Raquel Naveira
O poço ficava no quintal, ao lado da varanda de treliça verde. Era um círculo estreito, guardando um abismo, uma fonte, um mistério. Ouço ainda o barulho das roldanas levando o balde de alumínio ao fundo, que voltava com água fresca pontilhada de estrelas.
Causava-me medo aquele poço, luneta gigante apontando para o útero da terra e não para os astros. Apontando, talvez, para os infernos, para o limbo, para o musgo, para a morada dos mortos cheia de ecos, palavras absorvidas pelo silêncio.
Aquele poço estava no meio do meu caminho, como a pedra do poema de Drummond. Era sagrado, a boca aberta para o cosmos, às vezes tampada por uma tora de madeira. Eu passava perto, reclamando de sede, sentindo-me perdida como Alice, a do País das Maravilhas que, seguindo um coelho branco, de olhinhos vermelhos, que passou correndo perto dela, entrou numa toca que parecia um túnel e caiu. Caiu num poço muito, muito cavado. A menina não sabia se estava caindo devagar ou se o poço não tinha fim. Ficou assustada. Olhou para baixo e não viu nada. Estava tão escuro! De repente, acordou. Acabara-se o tombo. Foi nesse espaço que ela bebeu poções mágicas; cresceu e diminuiu de tamanho em frente a espelhos. Encontrou a Lagarta, o Peixe, o Gato Maltês, a Duquesa, o Chapeleiro Maluco, a furiosa Rainha de Copas que queria lhe cortar a cabeça, o mitológico Grifo, a Tartaruga Fingida e outros personagens, num sonho vertiginoso de aventuras irônicas e lisérgicas. Alice escancarou a porta do surrealismo, onde os relógios derretem nos degraus das escadas e as imagens passam sem controle pela mente.
Já havia germes da imaginação fantástica dentro de mim. Lembrava-me da história contada pelos irmãos Grimm em que um soldado, conduzido por uma bruxa, desceu num cesto preso a uma corda ao fundo de um velho poço sem água, no qual caíra um lampião. O lampião espalhava uma bela luz azul que nunca se apagava. E lá, um anão escondido na fumaça de um cachimbo, pegou-o pela mão e o levou por um corredor subterrâneo, cheio de tesouros. O soldado, claro, depois de muitas peripécias, casou-se com a princesa de um reino próspero.
Quase mergulhei nesses delírios, a cabeça pendida no buraco do poço, os olhos buscando segredos. Súbito, atirei nele os desejos de minha mocidade e rejeitei questões loucas de meu espírito. Tudo boiou lá embaixo, tilitando como moedas de ouro.
Foi num poço assim que Jacó encontrou Raquel, a pastora de ovelhas. Beijou-a e chorou de paixão.
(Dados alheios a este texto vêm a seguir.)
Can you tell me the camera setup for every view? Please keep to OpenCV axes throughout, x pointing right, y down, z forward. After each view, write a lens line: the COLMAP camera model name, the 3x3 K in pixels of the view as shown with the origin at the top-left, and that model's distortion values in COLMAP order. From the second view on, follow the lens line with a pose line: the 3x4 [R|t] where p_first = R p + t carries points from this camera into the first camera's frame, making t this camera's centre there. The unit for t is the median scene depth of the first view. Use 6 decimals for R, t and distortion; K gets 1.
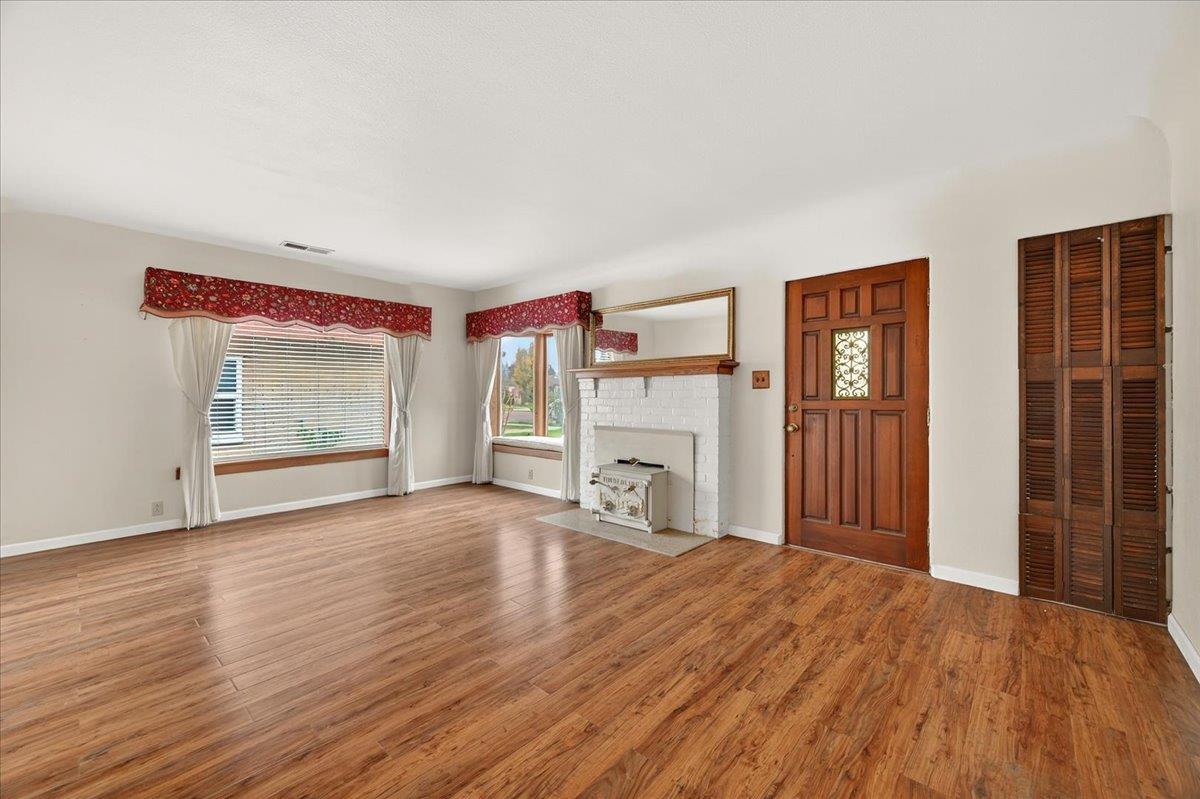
lens RADIAL K [[472.4, 0, 599.7], [0, 472.4, 392.9], [0, 0, 1]] dist [0.001354, 0.000186]
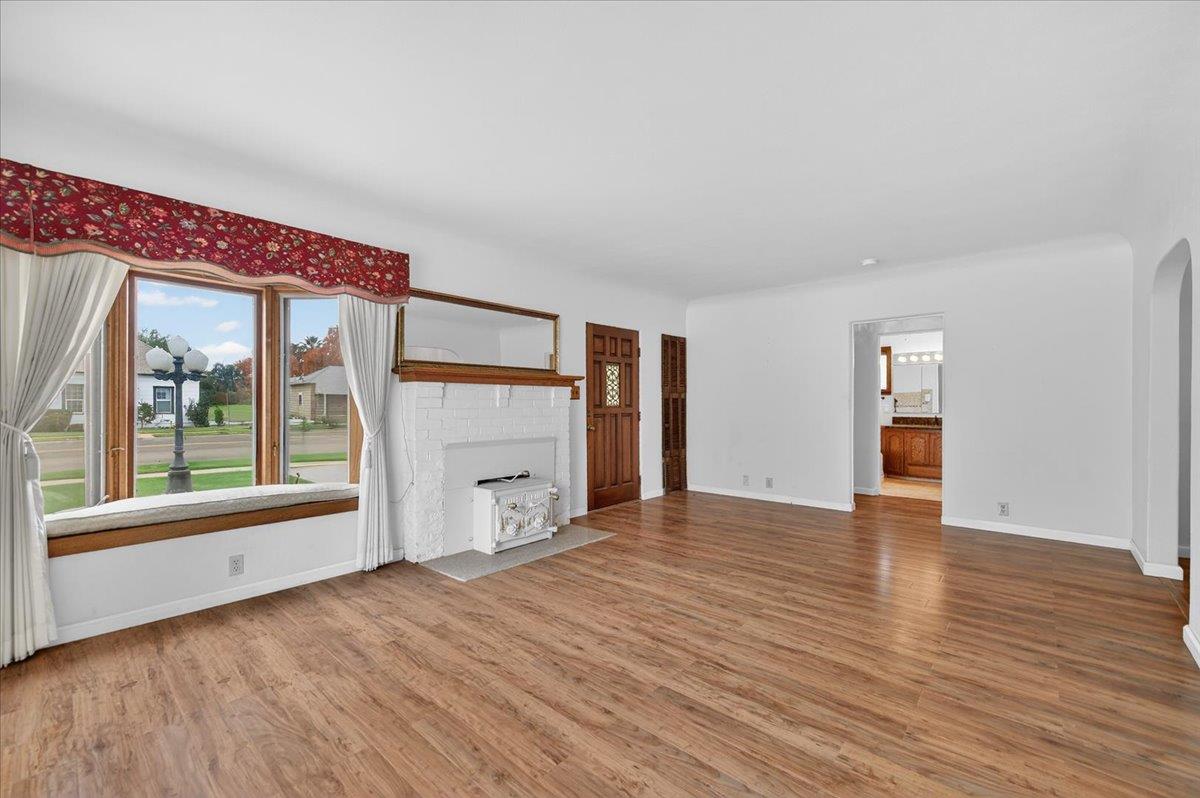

Tão curta a vida, tão grande o amor... Foi num poço assim que Jesus deu de beber à mulher samaritana a água viva do conhecimento. Bem que ela estranhou, judeus não conversavam com samaritanos, ainda mais com uma mulher. Como ele tiraria água do poço se estava com as mãos vazias? Mas ele insistiu, disse que mataria sua sede. Ela, uma mulher só, embora tivesse tido tantos relacionamentos. Largou o cântaro na borda do poço, o coração disparado com a revelação.
Para entrar na varanda, onde havia uma mesa com livros e cadernos escolares, eu calçava com cuidado as chinelinhas de borracha encostadas no poço. Um limo verde ficou entranhado para sempre em meu corpo, em minha alma.